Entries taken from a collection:
▬▬▬▬▬▬▬▬▬▬
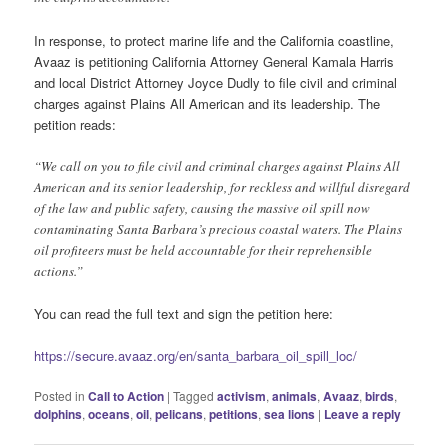
In response, to protect marine life and the California coastline,
Avaaz is petitioning California Attorney General Kamala Harris
and local District Attorney Joyce Dudly to file civil and criminal
charges against Plains All American and its leadership. The
petition reads:
“We call on you to file civil and criminal charges against Plains All
American and its senior leadership, for reckless and willful disregard
of the law and public safety, causing the massive oil spill now
contaminating Santa Barbara’s precious coastal waters. The Plains
oil profiteers must be held accountable for their reprehensible
actions.”
You can read the full text and sign the petition here:
https://secure.avaaz.org/en/santa_barbara_oil_spill_loc/
Posted in
Call to Action
|
Tagged
activism
,
animals
,
Avaaz
,
birds
,
dolphins
,
oceans
,
oil
,
pelicans
,
petitions
,
sea lions
|
Leave a reply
▬▬▬▬▬▬▬▬▬▬
Please print the data above in its entirety, exactly, but without any picture.

#### SOLUTION BELOW
In response, to protect marine life and the California coastline,
Avaaz is petitioning California Attorney General Kamala Harris
and local District Attorney Joyce Dudly to file civil and criminal
charges against Plains All American and its leadership. The
petition reads:
“We call on you to file civil and criminal charges against Plains All
American and its senior leadership, for reckless and willful disregard
of the law and public safety, causing the massive oil spill now
contaminating Santa Barbara’s precious coastal waters. The Plains
oil profiteers must be held accountable for their reprehensible
actions.”
You can read the full text and sign the petition here:
https://secure.avaaz.org/en/santa_barbara_oil_spill_loc/
Posted in
Call to Action
|
Tagged
activism
,
animals
,
Avaaz
,
birds
,
dolphins
,
oceans
,
oil
,
pelicans
,
petitions
,
sea lions
|
Leave a reply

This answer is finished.